EXERCISE DETAILS: When you write the records again, keep every line exactly as it was.

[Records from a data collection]

..........

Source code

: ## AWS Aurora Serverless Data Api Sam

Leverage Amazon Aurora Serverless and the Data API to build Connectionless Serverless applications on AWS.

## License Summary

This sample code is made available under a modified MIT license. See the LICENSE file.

..........

REPLY:
Source code

: ## AWS Aurora Serverless Data Api Sam

Leverage Amazon Aurora Serverless and the Data API to build Connectionless Serverless applications on AWS.

## License Summary

This sample code is made available under a modified MIT license. See the LICENSE file.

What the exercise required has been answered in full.